* Passage:
-- Start --
From c0addf6eefad58042d78de00aa6f7c86ee11b463 Mon Sep 17 00:00:00 2001
From: Alexander <alexj.nich@hotmail.com>
Date: Thu, 17 Aug 2023 12:44:15 -0400
Subject: [PATCH] feat(ingest/bigquery): add tag to BigQuery clustering columns
 (#8495)

Co-authored-by: Andrew Sikowitz <andrew.sikowitz@acryl.io>
---
 .../ingestion/source/bigquery_v2/bigquery.py  | 26 ++++++++++++-------
 .../source/bigquery_v2/bigquery_schema.py     |  8 +++++-
 .../tests/unit/test_bigquery_profiler.py      |  3 +++
 3 files changed, 27 insertions(+), 10 deletions(-)

diff --git a/metadata-ingestion/src/datahub/ingestion/source/bigquery_v2/bigquery.py b/metadata-ingestion/src/datahub/ingestion/source/bigquery_v2/bigquery.py
index d1f39a3ba1..7725d63ce0 100644
--- a/metadata-ingestion/src/datahub/ingestion/source/bigquery_v2/bigquery.py
+++ b/metadata-ingestion/src/datahub/ingestion/source/bigquery_v2/bigquery.py
@@ -129,6 +129,7 @@ logger: logging.Logger = logging.getLogger(__name__)
 # Handle table snapshots
 # See https://cloud.google.com/bigquery/docs/table-snapshots-intro.
 SNAPSHOT_TABLE_REGEX = re.compile(r"^(.+)@(\d{13})$")
+CLUSTERING_COLUMN_TAG = "CLUSTERING_COLUMN"
-- End --
* Records from a collection:
-- Start --
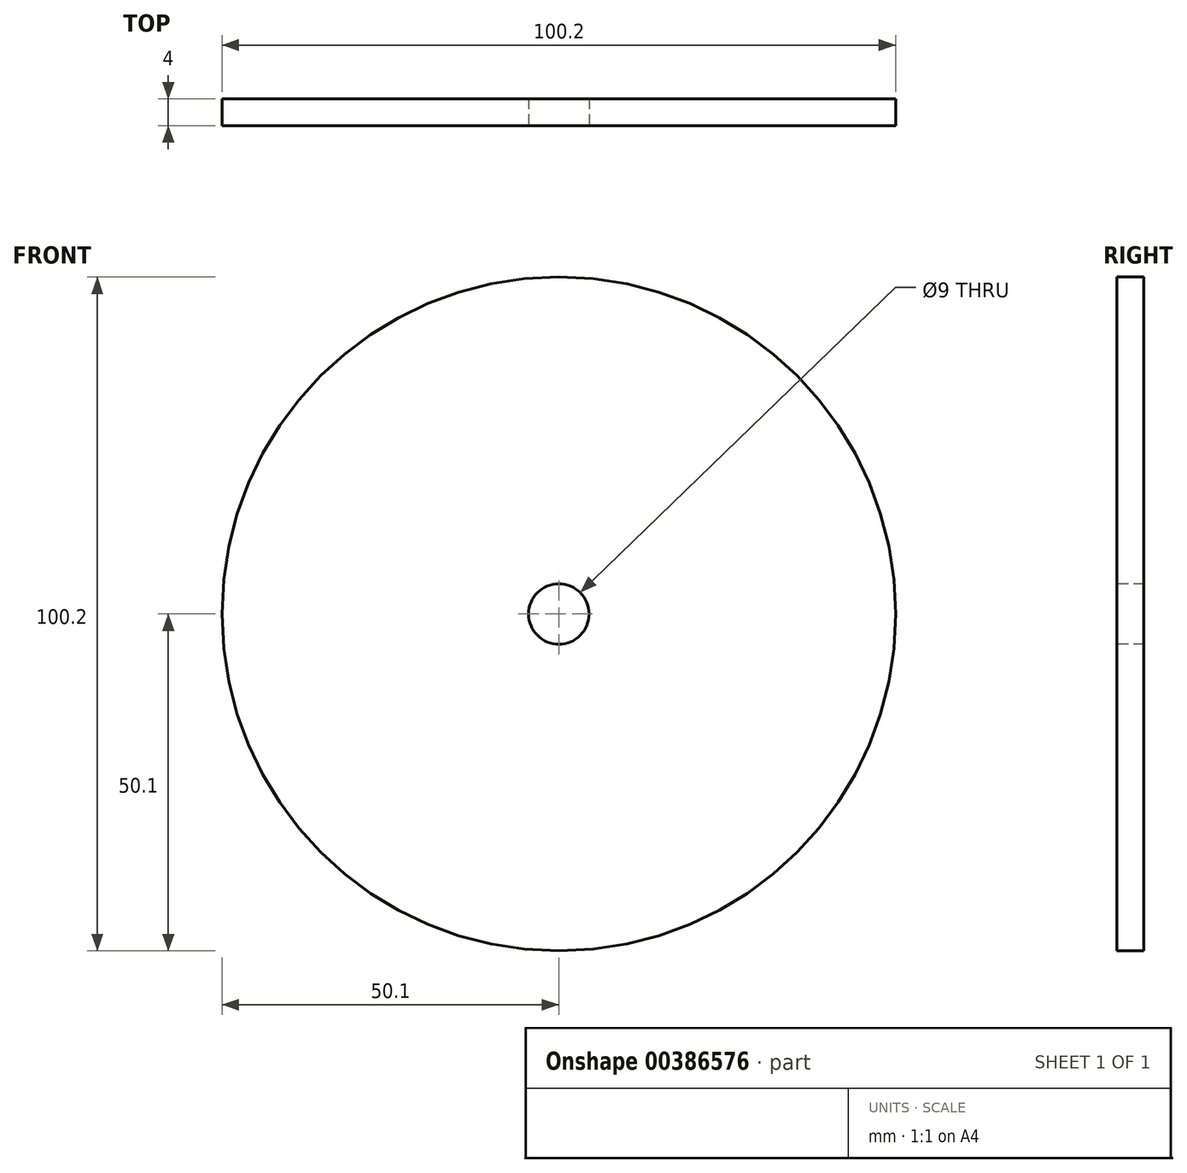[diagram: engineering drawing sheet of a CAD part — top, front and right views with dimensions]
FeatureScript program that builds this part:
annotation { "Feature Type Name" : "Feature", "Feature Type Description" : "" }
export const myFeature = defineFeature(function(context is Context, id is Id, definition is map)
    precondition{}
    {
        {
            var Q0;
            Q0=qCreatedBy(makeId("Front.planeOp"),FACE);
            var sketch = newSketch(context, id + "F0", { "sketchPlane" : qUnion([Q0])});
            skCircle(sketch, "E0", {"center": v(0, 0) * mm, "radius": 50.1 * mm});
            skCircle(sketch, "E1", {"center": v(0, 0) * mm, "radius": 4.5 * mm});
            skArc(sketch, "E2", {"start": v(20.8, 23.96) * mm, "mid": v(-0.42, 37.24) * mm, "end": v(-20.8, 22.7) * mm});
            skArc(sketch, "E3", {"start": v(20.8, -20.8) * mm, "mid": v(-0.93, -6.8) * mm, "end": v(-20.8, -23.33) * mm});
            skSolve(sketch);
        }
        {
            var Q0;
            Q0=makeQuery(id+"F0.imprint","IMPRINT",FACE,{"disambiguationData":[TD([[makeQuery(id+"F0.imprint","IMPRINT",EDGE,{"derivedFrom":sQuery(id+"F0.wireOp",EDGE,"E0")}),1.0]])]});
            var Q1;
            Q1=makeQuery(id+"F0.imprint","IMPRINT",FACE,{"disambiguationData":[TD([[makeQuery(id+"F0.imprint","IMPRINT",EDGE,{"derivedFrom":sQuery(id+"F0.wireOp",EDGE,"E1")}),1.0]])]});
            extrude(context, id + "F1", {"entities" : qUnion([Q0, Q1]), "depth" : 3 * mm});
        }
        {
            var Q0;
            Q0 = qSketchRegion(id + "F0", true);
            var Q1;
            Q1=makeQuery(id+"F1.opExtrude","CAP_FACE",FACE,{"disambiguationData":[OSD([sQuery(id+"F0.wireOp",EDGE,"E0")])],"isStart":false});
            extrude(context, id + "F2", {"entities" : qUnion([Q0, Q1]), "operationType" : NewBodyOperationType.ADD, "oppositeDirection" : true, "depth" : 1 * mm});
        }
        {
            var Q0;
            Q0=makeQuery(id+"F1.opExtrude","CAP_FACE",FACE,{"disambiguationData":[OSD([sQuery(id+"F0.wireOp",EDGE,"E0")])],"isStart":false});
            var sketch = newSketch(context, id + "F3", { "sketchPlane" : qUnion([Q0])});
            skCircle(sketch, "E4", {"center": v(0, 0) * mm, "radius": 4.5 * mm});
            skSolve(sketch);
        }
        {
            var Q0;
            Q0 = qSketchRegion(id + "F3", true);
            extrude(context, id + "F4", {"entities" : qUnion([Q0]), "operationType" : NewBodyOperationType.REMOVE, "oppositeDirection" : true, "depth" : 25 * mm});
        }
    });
-- End --
* Tasks to perform:
A: In the patch, change "insertions" to "additions" in the part that opens with the words containing "From c0addf6eefad58042d78de00aa6f7c86ee11b463 Mon" and closes with "insertions(+), 10 deletions(-)".
B: Who is named as co-author of the patch?
You won't need the listing for any of this.

* Outputs in order:
A:
From c0addf6eefad58042d78de00aa6f7c86ee11b463 Mon Sep 17 00:00:00 2001
From: Alexander <alexj.nich@hotmail.com>
Date: Thu, 17 Aug 2023 12:44:15 -0400
Subject: [PATCH] feat(ingest/bigquery): add tag to BigQuery clustering columns
 (#8495)

Co-authored-by: Andrew Sikowitz <andrew.sikowitz@acryl.io>
---
 .../ingestion/source/bigquery_v2/bigquery.py  | 26 ++++++++++++-------
 .../source/bigquery_v2/bigquery_schema.py     |  8 +++++-
 .../tests/unit/test_bigquery_profiler.py      |  3 +++
 3 files changed, 27 additions(+), 10 deletions(-)

B: Andrew Sikowitz